#### [Job item]
Switch every "Zahradnictví" to "Gardening" in the material, starting at its beginning and ending at the line containing "zahrada Teplice. 1–92.". Leave everything else unchanged and omit the pictures.
-- Opening Marker --
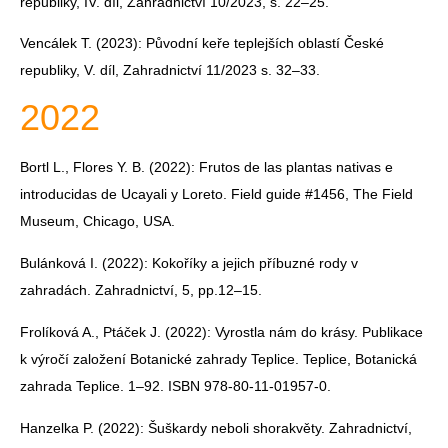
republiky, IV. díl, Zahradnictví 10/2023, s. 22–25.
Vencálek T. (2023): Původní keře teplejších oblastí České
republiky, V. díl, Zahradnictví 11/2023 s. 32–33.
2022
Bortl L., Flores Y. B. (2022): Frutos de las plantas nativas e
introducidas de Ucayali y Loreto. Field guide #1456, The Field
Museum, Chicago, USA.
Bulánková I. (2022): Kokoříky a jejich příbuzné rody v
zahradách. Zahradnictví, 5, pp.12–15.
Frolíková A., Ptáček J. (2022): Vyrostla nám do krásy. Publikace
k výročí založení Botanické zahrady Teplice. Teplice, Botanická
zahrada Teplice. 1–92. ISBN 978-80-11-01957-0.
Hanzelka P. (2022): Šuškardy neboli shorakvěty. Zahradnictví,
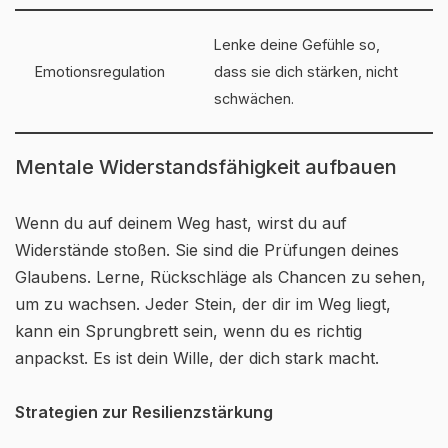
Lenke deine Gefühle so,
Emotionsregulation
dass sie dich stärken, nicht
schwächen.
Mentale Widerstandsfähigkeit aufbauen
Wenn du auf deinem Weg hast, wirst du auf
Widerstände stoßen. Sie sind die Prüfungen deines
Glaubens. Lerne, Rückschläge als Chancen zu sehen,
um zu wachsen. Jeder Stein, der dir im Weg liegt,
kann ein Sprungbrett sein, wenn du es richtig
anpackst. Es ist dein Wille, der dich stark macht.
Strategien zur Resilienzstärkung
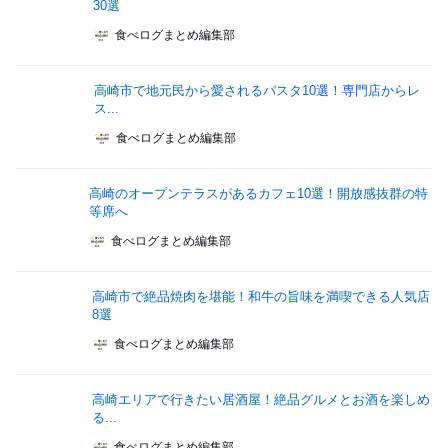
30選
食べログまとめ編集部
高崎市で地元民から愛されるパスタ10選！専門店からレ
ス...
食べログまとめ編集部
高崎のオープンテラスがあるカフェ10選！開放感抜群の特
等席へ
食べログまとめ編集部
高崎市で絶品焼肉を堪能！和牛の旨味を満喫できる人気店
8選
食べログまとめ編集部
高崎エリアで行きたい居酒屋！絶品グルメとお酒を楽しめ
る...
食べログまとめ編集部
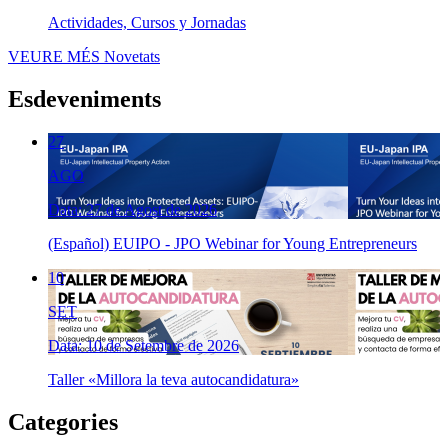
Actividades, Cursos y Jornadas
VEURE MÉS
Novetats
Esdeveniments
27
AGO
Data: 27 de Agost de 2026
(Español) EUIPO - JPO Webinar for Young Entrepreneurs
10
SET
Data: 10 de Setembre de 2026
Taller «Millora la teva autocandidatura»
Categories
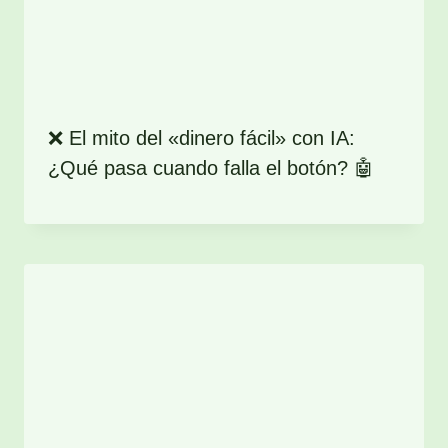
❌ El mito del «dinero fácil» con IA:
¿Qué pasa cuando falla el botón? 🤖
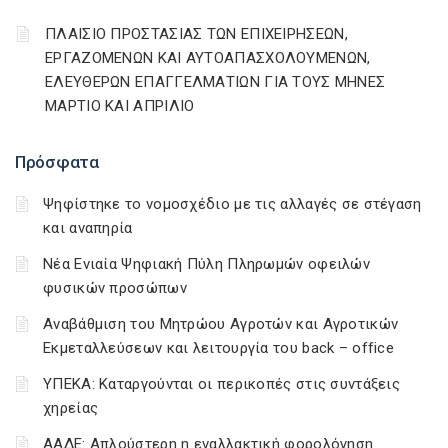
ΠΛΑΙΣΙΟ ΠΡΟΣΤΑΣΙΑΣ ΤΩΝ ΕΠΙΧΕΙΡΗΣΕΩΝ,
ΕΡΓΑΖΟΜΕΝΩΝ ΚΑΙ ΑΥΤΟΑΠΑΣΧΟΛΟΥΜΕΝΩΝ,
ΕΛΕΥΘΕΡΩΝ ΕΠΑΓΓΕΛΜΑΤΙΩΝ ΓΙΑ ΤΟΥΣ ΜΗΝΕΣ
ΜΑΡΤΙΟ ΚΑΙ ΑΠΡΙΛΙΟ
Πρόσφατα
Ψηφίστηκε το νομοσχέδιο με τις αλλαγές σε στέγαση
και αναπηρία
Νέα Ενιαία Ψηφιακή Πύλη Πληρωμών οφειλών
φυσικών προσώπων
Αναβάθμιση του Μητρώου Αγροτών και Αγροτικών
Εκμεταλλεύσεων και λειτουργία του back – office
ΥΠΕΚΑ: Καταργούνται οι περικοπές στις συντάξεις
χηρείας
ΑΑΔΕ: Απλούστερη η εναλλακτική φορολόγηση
-- Closing Marker --
#### [The answer]
republiky, IV. díl, Gardening 10/2023, s. 22–25.
Vencálek T. (2023): Původní keře teplejších oblastí České
republiky, V. díl, Gardening 11/2023 s. 32–33.
2022
Bortl L., Flores Y. B. (2022): Frutos de las plantas nativas e
introducidas de Ucayali y Loreto. Field guide #1456, The Field
Museum, Chicago, USA.
Bulánková I. (2022): Kokoříky a jejich příbuzné rody v
zahradách. Gardening, 5, pp.12–15.
Frolíková A., Ptáček J. (2022): Vyrostla nám do krásy. Publikace
k výročí založení Botanické zahrady Teplice. Teplice, Botanická
zahrada Teplice. 1–92. ISBN 978-80-11-01957-0.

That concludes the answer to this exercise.